Organizational Behavior Communication
Organizational Behavior principles can be amalgamated in a very effective way into the organization. All that one has to do is to follow a simple rule - communicating the principles to the entire team. Communicating the principles and initiatives to the teams of the company would mean two things - the employees getting a feel of the initiatives and the employees would be placed their responsibility on implementing the principles.
What should be encapsulated in an Organizational Behavior Communication?
- Business owners must communicate the organizational behavior principles by starting to highlight the key areas of opportunities of the business and how the key opportunities impact the business in a negative way. This would ensure that employees would understand that something must be done so as to be sure that the business objectives are met always.
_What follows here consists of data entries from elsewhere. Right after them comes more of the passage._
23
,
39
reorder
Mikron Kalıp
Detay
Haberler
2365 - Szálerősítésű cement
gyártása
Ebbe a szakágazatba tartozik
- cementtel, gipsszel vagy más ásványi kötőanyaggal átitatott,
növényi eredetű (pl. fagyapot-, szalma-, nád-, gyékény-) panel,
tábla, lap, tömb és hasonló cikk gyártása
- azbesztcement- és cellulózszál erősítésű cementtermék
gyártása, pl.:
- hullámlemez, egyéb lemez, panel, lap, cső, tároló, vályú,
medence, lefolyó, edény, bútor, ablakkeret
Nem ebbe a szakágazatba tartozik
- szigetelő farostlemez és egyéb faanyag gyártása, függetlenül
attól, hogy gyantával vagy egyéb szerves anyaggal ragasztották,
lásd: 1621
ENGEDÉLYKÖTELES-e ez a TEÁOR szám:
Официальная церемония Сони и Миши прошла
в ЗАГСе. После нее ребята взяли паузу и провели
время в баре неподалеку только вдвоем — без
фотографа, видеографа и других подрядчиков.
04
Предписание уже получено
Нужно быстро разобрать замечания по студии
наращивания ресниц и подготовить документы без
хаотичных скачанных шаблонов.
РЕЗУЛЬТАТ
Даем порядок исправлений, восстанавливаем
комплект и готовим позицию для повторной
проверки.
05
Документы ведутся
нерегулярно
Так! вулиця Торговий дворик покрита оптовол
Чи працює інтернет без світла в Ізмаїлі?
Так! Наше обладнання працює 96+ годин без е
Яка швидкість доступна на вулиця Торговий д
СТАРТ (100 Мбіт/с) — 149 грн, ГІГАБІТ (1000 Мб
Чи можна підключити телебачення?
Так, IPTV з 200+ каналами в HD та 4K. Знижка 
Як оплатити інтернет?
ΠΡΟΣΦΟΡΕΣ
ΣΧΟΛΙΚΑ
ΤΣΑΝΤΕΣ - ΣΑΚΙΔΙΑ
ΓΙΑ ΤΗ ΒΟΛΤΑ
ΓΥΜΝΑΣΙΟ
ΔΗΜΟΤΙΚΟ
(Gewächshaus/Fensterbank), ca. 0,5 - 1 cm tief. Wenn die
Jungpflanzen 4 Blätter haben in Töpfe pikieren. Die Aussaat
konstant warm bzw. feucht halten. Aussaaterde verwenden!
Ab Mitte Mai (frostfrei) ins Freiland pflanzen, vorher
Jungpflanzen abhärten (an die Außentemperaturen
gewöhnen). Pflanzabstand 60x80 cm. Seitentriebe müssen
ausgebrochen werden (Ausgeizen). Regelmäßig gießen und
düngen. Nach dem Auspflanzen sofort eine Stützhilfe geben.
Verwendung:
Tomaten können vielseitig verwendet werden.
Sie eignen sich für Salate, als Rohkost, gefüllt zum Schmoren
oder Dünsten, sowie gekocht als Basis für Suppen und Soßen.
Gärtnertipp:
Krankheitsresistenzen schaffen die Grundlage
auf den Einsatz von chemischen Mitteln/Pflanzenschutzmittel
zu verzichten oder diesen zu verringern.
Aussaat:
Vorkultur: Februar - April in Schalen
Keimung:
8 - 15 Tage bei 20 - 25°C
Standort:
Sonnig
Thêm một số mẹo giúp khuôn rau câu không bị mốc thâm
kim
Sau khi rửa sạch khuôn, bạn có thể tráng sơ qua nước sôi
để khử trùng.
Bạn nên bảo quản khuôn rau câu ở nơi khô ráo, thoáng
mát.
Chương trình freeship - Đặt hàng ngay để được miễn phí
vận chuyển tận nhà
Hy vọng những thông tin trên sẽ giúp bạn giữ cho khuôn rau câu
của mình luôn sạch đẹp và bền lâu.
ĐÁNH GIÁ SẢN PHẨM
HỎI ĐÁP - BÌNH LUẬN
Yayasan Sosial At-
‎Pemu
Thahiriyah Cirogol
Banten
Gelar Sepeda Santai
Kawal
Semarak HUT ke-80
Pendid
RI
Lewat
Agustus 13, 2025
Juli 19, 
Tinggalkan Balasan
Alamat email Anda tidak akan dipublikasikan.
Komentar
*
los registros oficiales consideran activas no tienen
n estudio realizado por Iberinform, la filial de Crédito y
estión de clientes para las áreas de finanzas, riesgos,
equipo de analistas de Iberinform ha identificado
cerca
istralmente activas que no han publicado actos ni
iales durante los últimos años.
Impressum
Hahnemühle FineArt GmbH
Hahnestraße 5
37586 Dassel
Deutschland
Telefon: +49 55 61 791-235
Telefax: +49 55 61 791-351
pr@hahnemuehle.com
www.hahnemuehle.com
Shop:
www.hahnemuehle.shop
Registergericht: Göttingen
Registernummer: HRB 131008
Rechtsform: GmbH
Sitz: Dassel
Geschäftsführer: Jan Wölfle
- The communication should then talk about various initiatives that the business owners have planned for the company. Business owners can do this in any way they think fits fine for their company. For sure, I assume that business owners would have been able to typecast their employees. Once they have done this, they could establish the process of outlining the initiatives. For an organization which is extremely new since inception, the business owner can take the responsibility of putting the initiatives on a piece of paper himself and then communicating it to the employees.
- The communication should also talk about what employees need to do in their daily lives to carry the OB initiatives forward. This will be the most important aspect of the initiatives which the employees should know of. As the employees carry the brunt of expectations of their performance, the initiatives should often be broken down into tangibles which will guide the employees on what they need to do to carry this forward.
- The business owner must also communicate the performance measures or yardsticks for implementation of the Organizational Behavior principles. For example, if a company wishes to adopt an "Open Door Policy", the organizational behavior communication must mention measures for this principle. The business owner could mention the number of times an employee approaches the Manager of the department with issues as a yardstick to measure. This may also prove to be counter productive in some cases, but in most cases where issues persist, this is one of the significant measures taken to see if the issues are being discussed or not.
Many companies have realized the importance of Organizational Behavior communication. The importance has been magnified considering the fact that nowadays, companies are placing a lot of emphasis on retention of their employees along with maintaining productivity and quality standards.